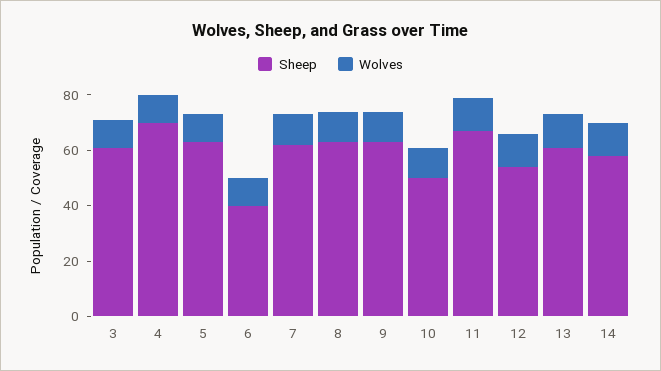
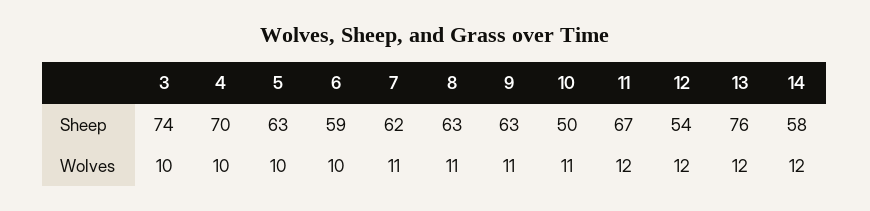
Sheep, 3: 60 -> 74
Sheep, 6: 40 -> 59
Sheep, 13: 60 -> 76

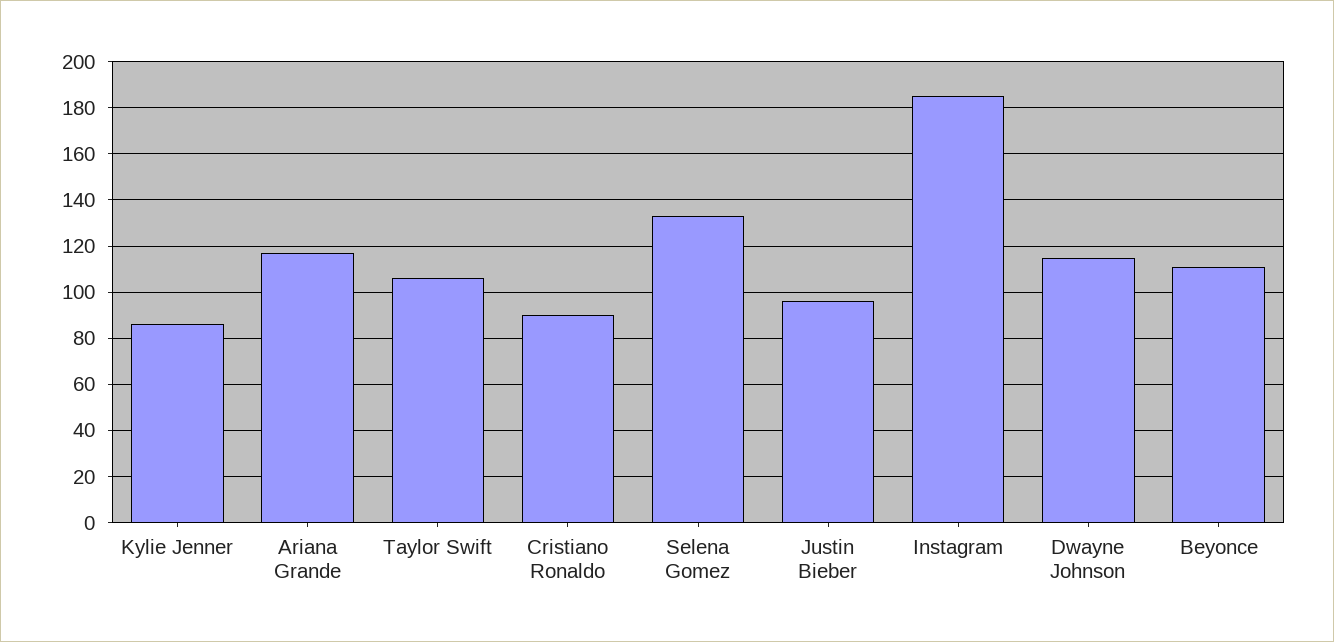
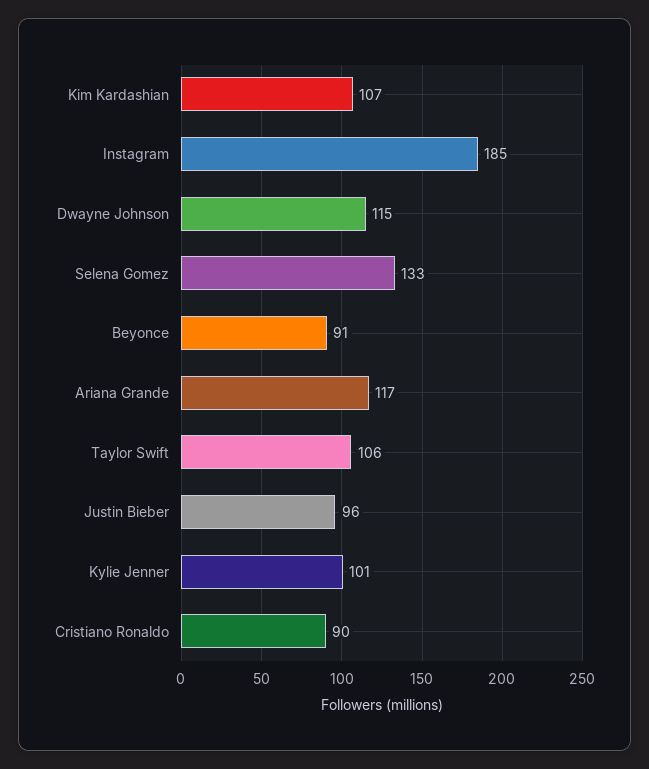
Kylie Jenner: 85 -> 101
Beyonce: 110 -> 91
Kim Kardashian: none -> 107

■ ■ ■ ■ ■ ■ ■

**Problem statement:** When printing the entries, leave out the images and keep everything else exact.

**Completed task:**
Sheep, 3: 60 -> 74
Sheep, 6: 40 -> 59
Sheep, 13: 60 -> 76

Kylie Jenner: 85 -> 101
Beyonce: 110 -> 91
Kim Kardashian: none -> 107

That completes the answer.